The Yale Big Data to Knowledge (Yale-BD2K) project aims to develop and deliver novel methodological approaches and tools that will advance our ability to generate meaningful knowledge from large, complex health care data collections. Conventional methods used in the fields of epidemiology, health services research, and other clinical research are decades old and often do not scale well to complex, multidimensional data collections.

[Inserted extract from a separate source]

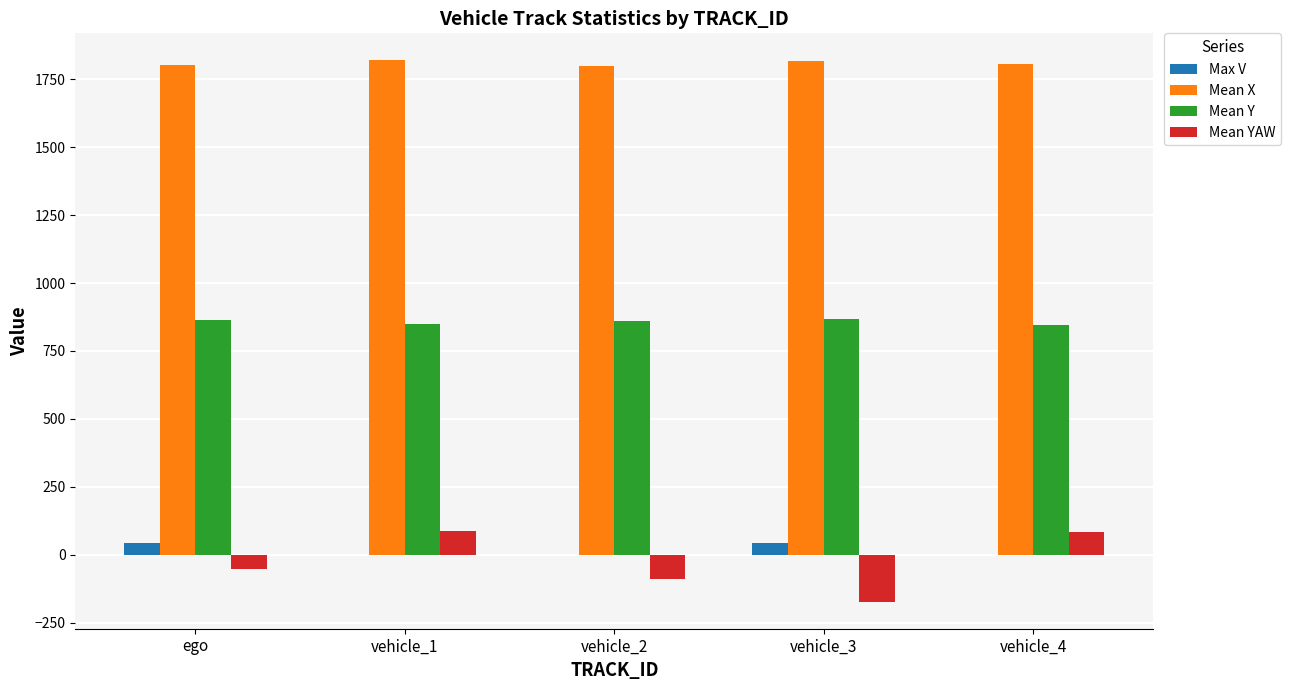

What is the difference between the Mean YAW values at vehicle_4 and vehicle_1?

5.9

To overcome these limitations, we have assembled a team of international leaders in outcomes research, mathematical and modeling sciences, informatics, computer science, engineering, software development, economics, and implementation science that will work together to integrate and apply methods from their respective fields towards complex questions utilizing big healthcare data. We are committed to interdisciplinary approaches and have developed approaches that bring individuals together to work on common problems. We have included the analytic, translational, and clinical skills necessary to cover the breadth of expertise necessary for transformational progress.

We work on specific classes of research questions, or use cases, focusing the entire team in a joint effort to produce new methods. Examples of use cases include:

  • Health risk determination
  • Comparative effectiveness research (causal inference)
  • Surveillance
  • Discovery (hypothesis generation).
With the development of successful approaches into generalizable tools, we are also committed to disseminating these tools, training researchers in their use, and collaborating externally to ensure that our work makes a difference for patients and society.